The New Jersey Devils are balls-deep in debt. This comes from building a new arena at the worst possible time to be in real estate and being owned by guys who were on Wall Street at the worst possible time to be on Wall Street. As a result, they have to be sold. The prospective buyer is the group that just bought the 76ers a year or two ago. The Flyers (a division of Comcast) own the arena in Philadelphia, so the Sixers are now paying rent. By buying the Devils, they'd also assume the master lease on the Prudential Center in Newark, putting the ownership group in the odd position of renting a building for their team while operating another building.

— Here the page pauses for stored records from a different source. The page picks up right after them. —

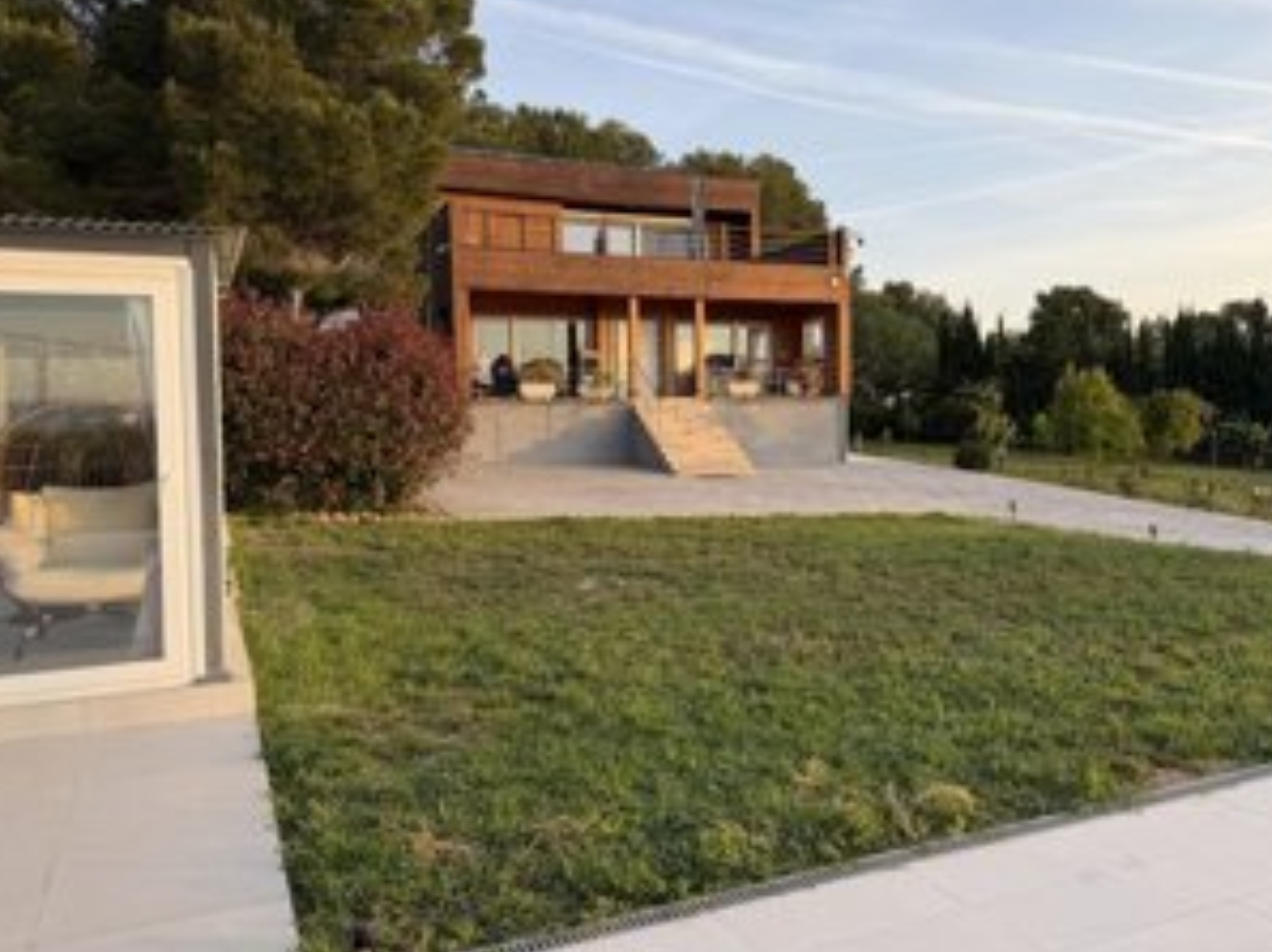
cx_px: 738
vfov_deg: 48.1
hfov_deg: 61.4
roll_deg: +0.0
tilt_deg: -0.5
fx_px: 1065
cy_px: 440
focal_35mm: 29
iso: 80
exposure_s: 1/858
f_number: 1.78
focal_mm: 6.76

It sounds obvious how one could consolidate these operations, while at the same time sounding crazy. How could the NBA bail on Philadelphia to add a team in North Jersey, where they just left? But there are murmurs that Stern wants to have three teams in New York (which, when the Islanders move to Brooklyn, would give both leagues the same three-arena footprint), and we know from the Seattle episode that the NBA will happily pull the plug on a perfectly good market if they're not being given free money. Also, 76ers interest seems to wax and wane, while Flyers interest maintains a year-to-year fever pitch -- an obnoxious, belligerent, 1975-obsessed, perpetually dissatisfied fever pitch. If they buy the Devils, it wouldn't be hard to pull a Clay Bennett and run the team into the ground, then make noise about moving to Newark citing lack of fan support. The Sixers are running their front office out of New York now, and they're not even running much of one: they don't have a head coach, and it's August.

I don't really think this will come to pass, even if the Sixers buy the Devils, but one wild card in this is that Seattle is going to wind up back in the NBA one way or another, and probably via an expansion that pro basketball has no business having but will do anyway. The reactivated Supersonics would be Team 31, and I can see where Team 32 would be a reactivated Philadelphia 76ers, the extant franchise having moved to Newark. It's a convoluted longshot, but this is the same league where the Charlotte Hornets are coming back because Tom Benson inexplicably just paid waywaywaaaaaaaay over market value to keep the NBA in New Orleans.

Author:  Colonel Angus [ Thu Aug 08, 2013 8:17 pm ]
Post subject:  Re: 76ers NOT PARTICULARLY SOLID

I'm coming around to everyone else's idea that Bud Lite is currently the best commissioner in sports.